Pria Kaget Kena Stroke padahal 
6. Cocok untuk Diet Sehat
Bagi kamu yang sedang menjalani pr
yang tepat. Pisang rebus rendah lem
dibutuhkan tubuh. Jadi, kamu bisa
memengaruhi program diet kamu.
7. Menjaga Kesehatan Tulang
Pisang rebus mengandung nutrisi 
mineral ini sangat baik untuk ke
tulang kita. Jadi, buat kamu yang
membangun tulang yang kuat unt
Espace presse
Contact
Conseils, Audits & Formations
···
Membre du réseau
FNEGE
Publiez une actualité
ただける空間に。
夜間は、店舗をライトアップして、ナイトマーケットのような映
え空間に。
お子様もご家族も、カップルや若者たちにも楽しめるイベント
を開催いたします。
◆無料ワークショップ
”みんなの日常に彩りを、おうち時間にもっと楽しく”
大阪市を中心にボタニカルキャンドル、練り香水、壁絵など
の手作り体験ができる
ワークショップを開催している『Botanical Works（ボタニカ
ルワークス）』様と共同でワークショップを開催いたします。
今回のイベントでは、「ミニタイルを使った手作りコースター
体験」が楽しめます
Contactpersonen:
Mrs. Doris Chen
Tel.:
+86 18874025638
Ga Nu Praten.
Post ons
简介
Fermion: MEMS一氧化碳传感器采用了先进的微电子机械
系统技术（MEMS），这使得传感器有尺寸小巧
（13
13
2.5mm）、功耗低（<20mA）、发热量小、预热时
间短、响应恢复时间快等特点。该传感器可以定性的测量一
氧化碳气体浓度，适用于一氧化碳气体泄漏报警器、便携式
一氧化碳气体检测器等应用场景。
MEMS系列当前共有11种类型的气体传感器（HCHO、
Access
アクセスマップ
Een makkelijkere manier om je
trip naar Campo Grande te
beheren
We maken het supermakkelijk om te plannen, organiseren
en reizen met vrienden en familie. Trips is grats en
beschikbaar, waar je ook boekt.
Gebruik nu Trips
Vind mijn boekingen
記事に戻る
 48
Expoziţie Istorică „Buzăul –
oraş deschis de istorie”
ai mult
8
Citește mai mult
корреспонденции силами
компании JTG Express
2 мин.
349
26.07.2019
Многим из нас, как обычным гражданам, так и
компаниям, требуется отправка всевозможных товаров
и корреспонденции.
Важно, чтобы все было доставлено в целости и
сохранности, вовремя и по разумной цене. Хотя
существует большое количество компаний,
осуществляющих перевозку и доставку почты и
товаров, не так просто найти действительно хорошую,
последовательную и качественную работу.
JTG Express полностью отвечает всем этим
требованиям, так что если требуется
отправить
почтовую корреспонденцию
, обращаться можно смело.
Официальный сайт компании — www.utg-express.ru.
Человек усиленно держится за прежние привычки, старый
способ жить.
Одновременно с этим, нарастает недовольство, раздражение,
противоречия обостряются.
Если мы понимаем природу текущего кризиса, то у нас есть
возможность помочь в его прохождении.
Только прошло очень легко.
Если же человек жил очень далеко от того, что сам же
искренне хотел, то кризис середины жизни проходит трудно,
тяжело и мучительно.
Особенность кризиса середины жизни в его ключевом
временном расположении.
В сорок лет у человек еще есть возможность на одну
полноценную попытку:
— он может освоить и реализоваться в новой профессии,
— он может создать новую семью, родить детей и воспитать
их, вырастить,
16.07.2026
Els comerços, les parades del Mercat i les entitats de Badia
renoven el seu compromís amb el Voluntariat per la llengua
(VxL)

::::::::::

**PROBLEM REQUIREMENTS**
The number of lines in the data that hold "Pisang" is all that should be given.

**EXERCISE ANSWER**
2